We recognize several important limitations of our study. We developed our categorization system of recommendations in an attempt to apply a similar system for obstetrics and gynecology recommendations. Clearly this system is highly dependent on the reviewer, and many recommendations were difficult to precisely categorize. Whereas we recognize that other classification schemas could be developed to more precisely categorize recommendations, the goal of our analysis was merely to provide descriptive data. A priori we chose to focus our analysis only on practice bulletins and not examine committee opinions. Our results might have been different had committee opinions been included, and this certainly warrants further study. Finally, we used the grading recommendation (A, B, C) provided by the College in its bulletins.
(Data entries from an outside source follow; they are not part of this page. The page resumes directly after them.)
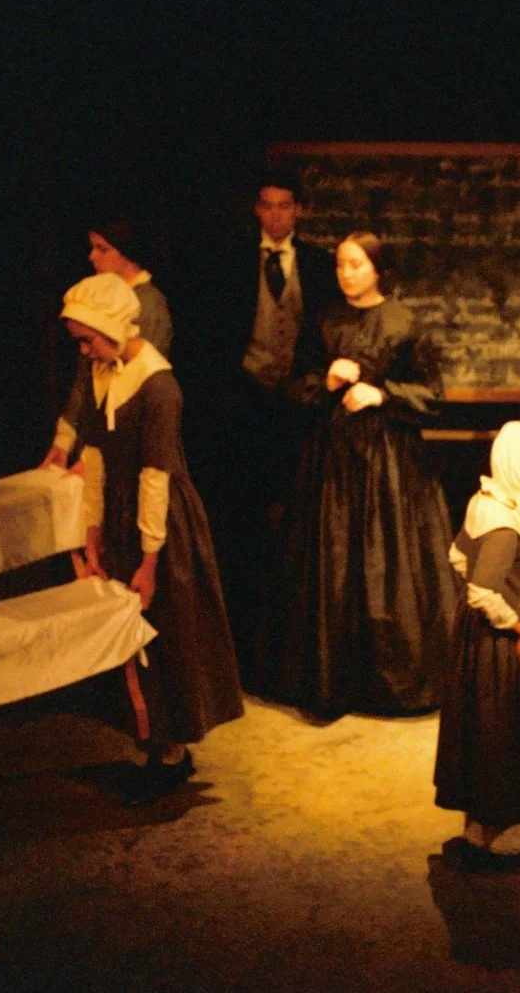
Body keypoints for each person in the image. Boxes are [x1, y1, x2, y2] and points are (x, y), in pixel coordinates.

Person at [256, 231, 458, 718]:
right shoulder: (323, 320)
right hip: (332, 463)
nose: (346, 274)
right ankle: (334, 681)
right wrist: (322, 382)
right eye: (341, 265)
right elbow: (291, 386)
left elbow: (434, 396)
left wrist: (382, 394)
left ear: (377, 269)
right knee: (334, 563)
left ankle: (390, 683)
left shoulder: (403, 322)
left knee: (387, 566)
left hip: (389, 466)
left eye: (356, 265)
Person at [60, 273, 244, 806]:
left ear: (113, 326)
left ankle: (172, 751)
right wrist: (91, 529)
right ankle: (152, 741)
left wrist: (148, 559)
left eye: (88, 338)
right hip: (118, 516)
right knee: (127, 636)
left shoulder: (158, 384)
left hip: (159, 524)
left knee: (165, 630)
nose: (84, 350)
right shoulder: (99, 370)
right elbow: (93, 457)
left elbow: (154, 476)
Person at [182, 170, 342, 670]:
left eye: (284, 206)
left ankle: (291, 628)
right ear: (256, 209)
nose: (276, 215)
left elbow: (328, 331)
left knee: (294, 516)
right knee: (242, 517)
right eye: (267, 206)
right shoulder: (230, 259)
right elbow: (209, 334)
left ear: (298, 210)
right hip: (240, 408)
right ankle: (244, 631)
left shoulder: (318, 265)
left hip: (298, 406)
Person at [435, 421, 520, 871]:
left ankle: (478, 834)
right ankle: (504, 844)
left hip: (477, 644)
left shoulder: (484, 504)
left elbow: (457, 557)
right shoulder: (504, 527)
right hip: (498, 650)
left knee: (478, 735)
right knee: (504, 740)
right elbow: (482, 592)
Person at [42, 218, 174, 468]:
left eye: (103, 248)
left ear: (127, 253)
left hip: (125, 452)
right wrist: (64, 442)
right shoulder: (98, 295)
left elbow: (130, 396)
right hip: (95, 443)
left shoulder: (148, 306)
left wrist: (94, 459)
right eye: (92, 247)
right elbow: (86, 379)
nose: (92, 256)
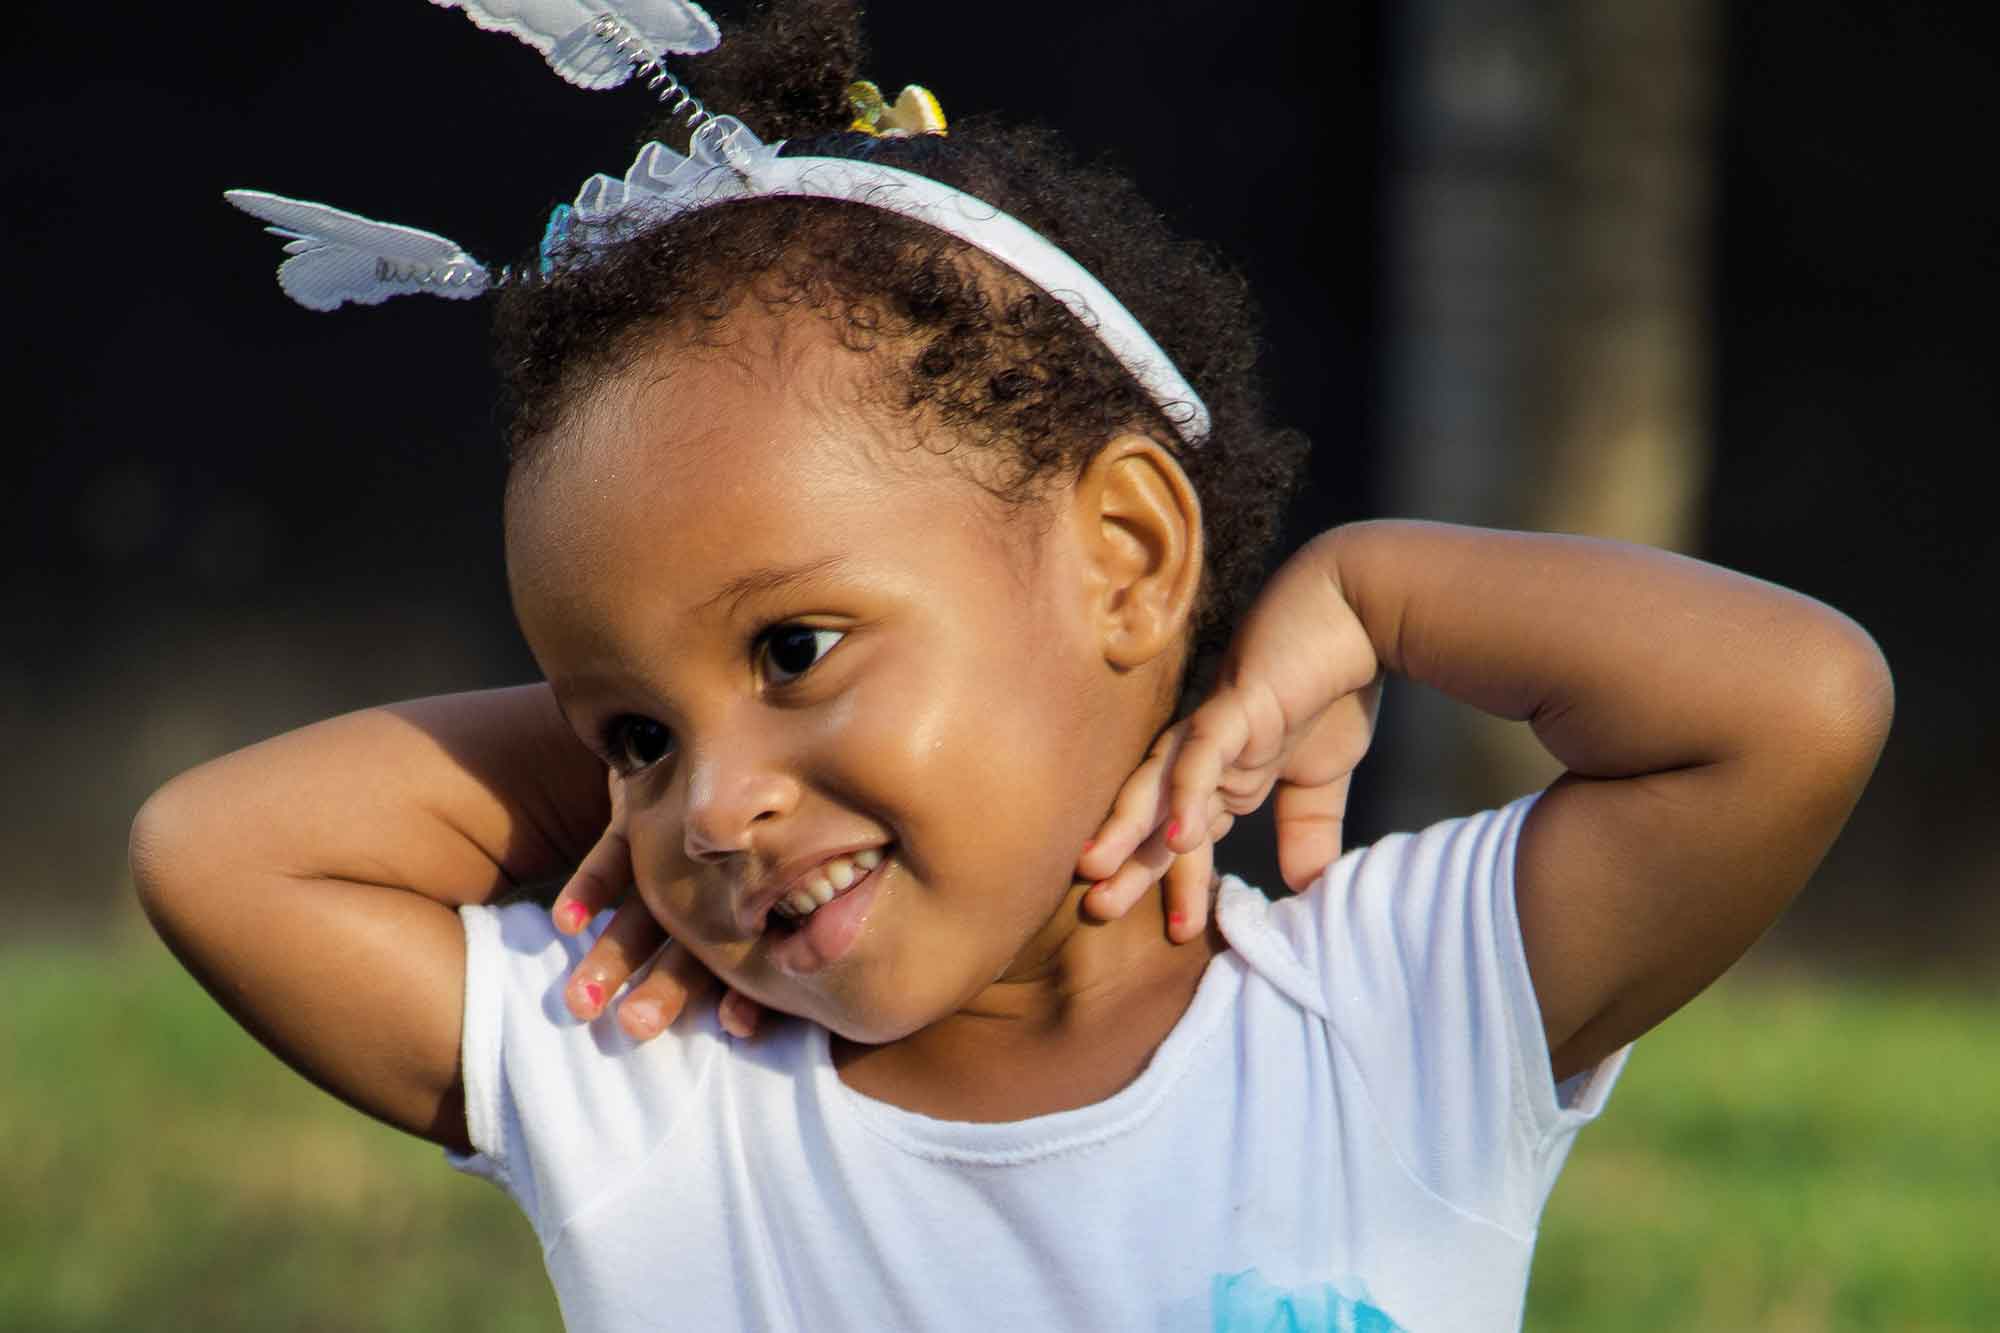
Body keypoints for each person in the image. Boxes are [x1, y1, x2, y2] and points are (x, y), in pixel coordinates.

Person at [130, 1, 1893, 1327]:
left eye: (795, 645)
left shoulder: (1385, 1010)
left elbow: (1793, 709)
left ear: (1126, 560)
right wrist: (628, 765)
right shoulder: (651, 1081)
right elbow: (213, 854)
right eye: (641, 733)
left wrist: (1378, 600)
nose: (718, 804)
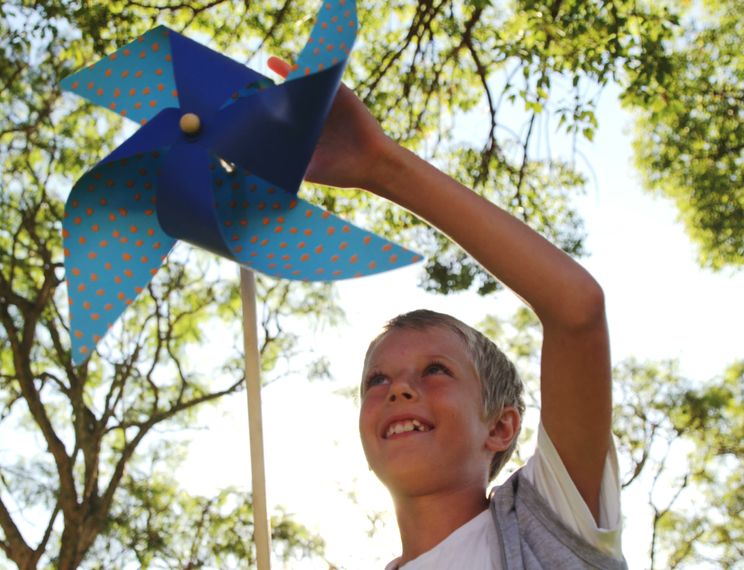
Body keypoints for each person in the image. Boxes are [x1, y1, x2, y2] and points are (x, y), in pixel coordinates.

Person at [267, 57, 624, 569]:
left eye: (435, 370)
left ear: (500, 428)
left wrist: (380, 165)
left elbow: (577, 311)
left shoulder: (546, 526)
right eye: (376, 380)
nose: (398, 388)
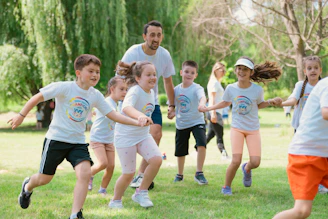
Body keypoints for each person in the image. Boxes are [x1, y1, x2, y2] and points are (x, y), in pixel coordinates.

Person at [7, 54, 148, 219]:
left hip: (77, 143)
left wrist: (136, 120)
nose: (95, 75)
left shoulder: (95, 95)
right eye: (91, 71)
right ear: (78, 72)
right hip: (56, 140)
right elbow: (38, 97)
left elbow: (113, 115)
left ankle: (75, 214)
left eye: (97, 71)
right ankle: (27, 187)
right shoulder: (64, 87)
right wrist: (21, 115)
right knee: (44, 179)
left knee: (85, 173)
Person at [199, 56, 282, 195]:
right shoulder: (231, 88)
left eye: (245, 69)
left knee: (255, 162)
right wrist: (209, 108)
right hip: (237, 128)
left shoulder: (257, 90)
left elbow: (259, 104)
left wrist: (270, 101)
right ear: (235, 70)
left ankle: (247, 168)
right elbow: (225, 103)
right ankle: (226, 187)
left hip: (253, 130)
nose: (241, 72)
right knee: (235, 160)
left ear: (251, 73)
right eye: (239, 68)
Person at [121, 20, 176, 189]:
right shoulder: (133, 52)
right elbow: (121, 77)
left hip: (151, 102)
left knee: (156, 134)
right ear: (145, 36)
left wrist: (172, 105)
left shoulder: (164, 55)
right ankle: (128, 173)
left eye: (159, 35)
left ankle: (141, 175)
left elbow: (167, 81)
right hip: (133, 101)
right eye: (152, 34)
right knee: (132, 137)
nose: (156, 38)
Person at [109, 61, 162, 209]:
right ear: (138, 78)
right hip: (126, 137)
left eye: (154, 74)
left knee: (156, 160)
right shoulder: (135, 91)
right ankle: (115, 201)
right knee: (128, 174)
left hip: (143, 135)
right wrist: (140, 116)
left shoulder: (151, 92)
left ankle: (141, 192)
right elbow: (126, 107)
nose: (152, 77)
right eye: (148, 75)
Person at [273, 77, 328, 219]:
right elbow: (326, 113)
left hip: (323, 152)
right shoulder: (326, 85)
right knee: (302, 211)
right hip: (307, 153)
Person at [278, 55, 328, 194]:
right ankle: (307, 183)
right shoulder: (301, 85)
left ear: (320, 70)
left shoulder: (323, 86)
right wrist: (280, 103)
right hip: (302, 127)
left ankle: (318, 182)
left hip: (319, 128)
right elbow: (293, 100)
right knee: (306, 157)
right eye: (309, 68)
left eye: (316, 68)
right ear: (304, 71)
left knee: (319, 156)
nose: (313, 70)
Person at [88, 76, 128, 195]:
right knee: (103, 163)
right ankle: (89, 174)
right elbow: (116, 116)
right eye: (121, 89)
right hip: (97, 139)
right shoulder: (106, 102)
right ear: (112, 89)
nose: (125, 92)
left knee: (111, 166)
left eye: (126, 89)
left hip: (109, 140)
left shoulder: (117, 104)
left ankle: (102, 189)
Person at [171, 60, 208, 185]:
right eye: (186, 71)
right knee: (180, 151)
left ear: (195, 75)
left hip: (197, 121)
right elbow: (172, 106)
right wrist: (171, 112)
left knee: (202, 144)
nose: (189, 74)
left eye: (192, 73)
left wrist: (202, 104)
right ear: (181, 72)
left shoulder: (197, 88)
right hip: (182, 123)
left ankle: (199, 173)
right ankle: (179, 174)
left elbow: (202, 97)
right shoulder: (176, 90)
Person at [206, 62, 229, 159]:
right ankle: (224, 154)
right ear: (215, 70)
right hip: (214, 112)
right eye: (222, 70)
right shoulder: (214, 82)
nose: (224, 72)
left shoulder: (217, 82)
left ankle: (197, 149)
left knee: (211, 134)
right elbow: (212, 99)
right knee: (220, 134)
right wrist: (213, 113)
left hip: (217, 112)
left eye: (225, 70)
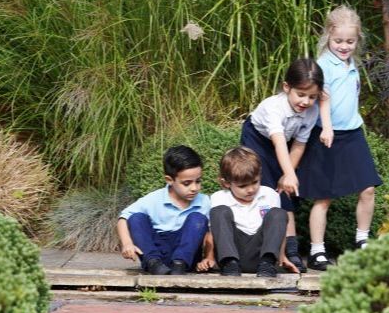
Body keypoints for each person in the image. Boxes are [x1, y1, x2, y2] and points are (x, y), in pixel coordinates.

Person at [298, 5, 383, 271]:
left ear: (357, 40)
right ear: (327, 36)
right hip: (327, 134)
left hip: (352, 133)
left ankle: (362, 240)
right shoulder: (323, 65)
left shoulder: (351, 63)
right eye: (338, 41)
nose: (344, 46)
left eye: (350, 41)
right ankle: (317, 251)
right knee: (324, 197)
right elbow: (323, 98)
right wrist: (326, 127)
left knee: (368, 187)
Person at [240, 58, 324, 274]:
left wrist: (288, 175)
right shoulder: (273, 108)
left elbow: (299, 144)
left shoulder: (311, 112)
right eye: (301, 94)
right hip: (258, 140)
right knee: (266, 192)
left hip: (285, 145)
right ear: (287, 87)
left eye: (312, 97)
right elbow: (277, 141)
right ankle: (263, 249)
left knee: (285, 192)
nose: (306, 101)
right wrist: (287, 172)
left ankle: (292, 250)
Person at [117, 145, 214, 275]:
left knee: (198, 219)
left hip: (187, 255)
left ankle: (179, 265)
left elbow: (210, 234)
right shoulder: (154, 199)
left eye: (198, 181)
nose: (194, 188)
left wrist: (209, 257)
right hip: (158, 251)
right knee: (136, 218)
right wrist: (127, 244)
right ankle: (153, 263)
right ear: (169, 180)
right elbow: (123, 218)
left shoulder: (204, 202)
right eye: (187, 183)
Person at [209, 146, 287, 277]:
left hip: (260, 254)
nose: (250, 189)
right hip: (233, 251)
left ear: (260, 175)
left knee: (279, 214)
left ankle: (267, 264)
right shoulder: (219, 197)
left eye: (254, 182)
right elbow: (212, 232)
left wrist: (282, 256)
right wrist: (209, 257)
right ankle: (230, 263)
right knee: (219, 212)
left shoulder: (270, 195)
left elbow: (278, 230)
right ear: (226, 183)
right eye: (242, 186)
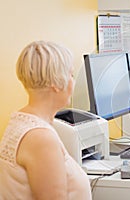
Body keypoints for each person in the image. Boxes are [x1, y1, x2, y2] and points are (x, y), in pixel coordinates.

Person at [0, 41, 92, 199]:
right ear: (56, 83)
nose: (73, 81)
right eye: (70, 75)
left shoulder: (21, 121)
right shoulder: (40, 138)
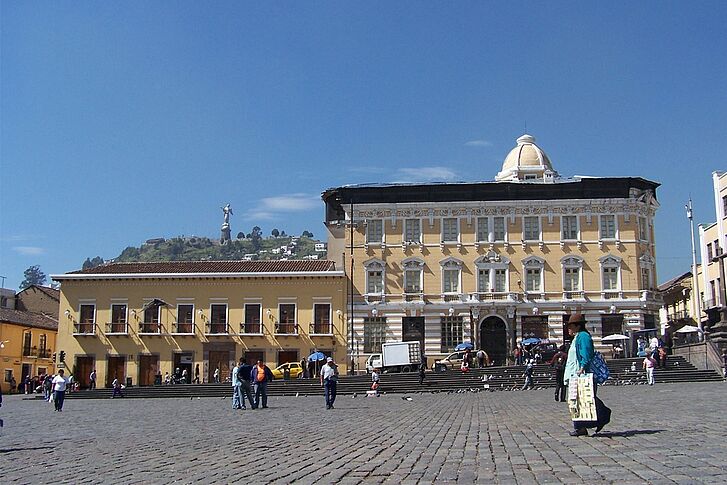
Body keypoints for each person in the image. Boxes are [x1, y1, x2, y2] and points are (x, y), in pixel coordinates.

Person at [564, 313, 611, 437]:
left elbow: (586, 353)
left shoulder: (583, 337)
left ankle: (603, 414)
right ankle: (581, 427)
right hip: (575, 375)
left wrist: (582, 367)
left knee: (586, 399)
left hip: (581, 374)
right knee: (577, 401)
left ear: (578, 326)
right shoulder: (577, 337)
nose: (568, 329)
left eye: (570, 326)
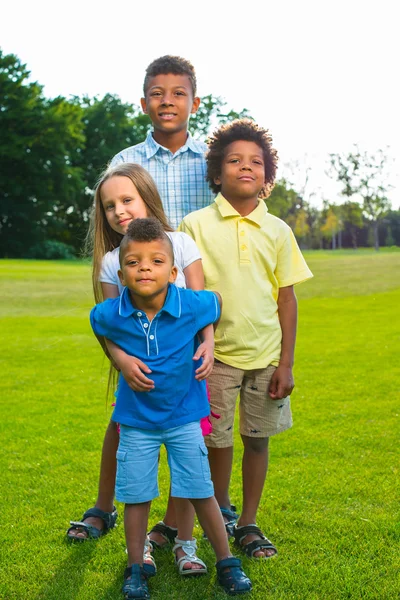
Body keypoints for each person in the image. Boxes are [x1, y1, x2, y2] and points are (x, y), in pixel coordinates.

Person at [68, 53, 214, 566]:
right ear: (144, 100)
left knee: (190, 421)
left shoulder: (209, 161)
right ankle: (105, 507)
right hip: (134, 308)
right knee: (126, 419)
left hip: (185, 309)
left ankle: (176, 526)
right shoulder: (127, 159)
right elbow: (114, 214)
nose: (167, 100)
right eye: (157, 92)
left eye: (178, 92)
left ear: (194, 101)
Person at [90, 218, 252, 598]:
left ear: (174, 271)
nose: (145, 267)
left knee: (200, 490)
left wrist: (208, 344)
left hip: (183, 420)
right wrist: (120, 357)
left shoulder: (192, 303)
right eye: (133, 262)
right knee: (137, 495)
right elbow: (97, 323)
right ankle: (135, 568)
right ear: (122, 273)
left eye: (156, 260)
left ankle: (227, 563)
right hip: (136, 423)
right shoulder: (111, 311)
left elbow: (217, 302)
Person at [179, 119, 313, 559]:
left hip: (266, 357)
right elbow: (188, 295)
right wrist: (201, 343)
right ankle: (220, 511)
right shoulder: (194, 225)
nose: (245, 167)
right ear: (217, 173)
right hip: (214, 357)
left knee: (258, 439)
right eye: (234, 160)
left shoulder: (278, 230)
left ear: (267, 177)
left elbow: (287, 299)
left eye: (256, 162)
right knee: (215, 441)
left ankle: (250, 522)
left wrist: (287, 363)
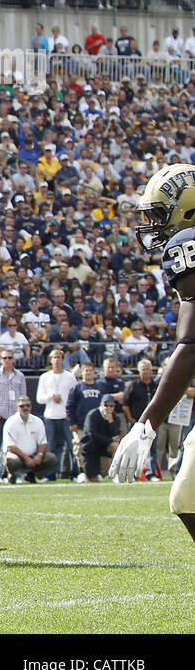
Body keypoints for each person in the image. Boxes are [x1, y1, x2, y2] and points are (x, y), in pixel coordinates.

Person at [112, 166, 195, 536]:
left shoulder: (187, 244)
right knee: (187, 497)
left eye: (159, 214)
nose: (152, 225)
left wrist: (145, 424)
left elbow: (191, 347)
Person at [0, 347, 27, 483]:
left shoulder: (20, 376)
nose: (7, 360)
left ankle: (12, 475)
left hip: (14, 418)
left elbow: (23, 398)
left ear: (13, 359)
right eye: (4, 358)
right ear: (0, 360)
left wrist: (22, 416)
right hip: (0, 416)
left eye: (9, 358)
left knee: (15, 448)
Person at [35, 348, 76, 482]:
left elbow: (75, 396)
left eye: (59, 357)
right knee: (50, 448)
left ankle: (76, 473)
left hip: (66, 417)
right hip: (50, 417)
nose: (57, 360)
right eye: (54, 357)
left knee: (72, 446)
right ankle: (50, 474)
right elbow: (39, 398)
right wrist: (51, 396)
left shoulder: (70, 376)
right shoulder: (45, 377)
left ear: (63, 360)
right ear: (51, 360)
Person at [2, 396, 55, 482]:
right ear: (17, 407)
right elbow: (11, 447)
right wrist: (26, 457)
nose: (25, 408)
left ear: (31, 407)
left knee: (51, 458)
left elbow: (43, 443)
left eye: (27, 405)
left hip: (33, 455)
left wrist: (40, 455)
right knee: (10, 461)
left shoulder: (38, 421)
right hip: (17, 456)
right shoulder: (11, 422)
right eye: (22, 406)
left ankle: (32, 475)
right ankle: (12, 475)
We did not “regrade” the evidence underlying the recommendations provided. The reproducibility of this grading scheme is unknown, and reanalysis might have altered our findings somewhat.18

A major issue faced by the College and other professional societies is the role of guidelines in areas of relative uncertainty. Many experts have pointed out the problems that arise when guidelines rely on expert opinion that is subject to bias.4,1012,15 Some organizations, such as the U.S. Preventive Services Task Force, do not issue guidelines when evidence is insufficient.26,27 The corollary to this is that care must be rendered in clinical scenarios where high-quality data are lacking. One could argue that these are the situations when clinicians may benefit most from guidelines, even when these recommendations are based on observational studies or consensus. Many professional societies are now re-evaluating how evidence is graded and how guidelines are issued. Although a uniform system is lacking, the GRADE (Grading of Recommendations Assessment, Development, and Evaluation) system has been adopted by many societies. GRADE examines explicit recommendations and then ranks each recommendation into one of four categories (high, moderate, low, and very low). The recommendation is based entirely on whether further research is likely to challenge the reported effect.28,29 The GRADE system has been adopted by a number of professional societies including the Agency for Healthcare Research and Quality, the American College of Physicians, and the American College of Chest Physicians.30

Our findings highlight the difficulties in developing high-quality clinical guidelines. Although guidelines do not equate with standard of care and cannot replace clinical judgment, the College's recommendations clearly strongly influence the practice of obstetrics and gynecology.31 Although the College's guidelines provide a reliable source of information based on the best available data, clinicians must remain mindful of the limitations of guidelines. There is an urgent need to continue to conduct high-quality research in obstetrics and gynecology and to provide the funding to undertake such research.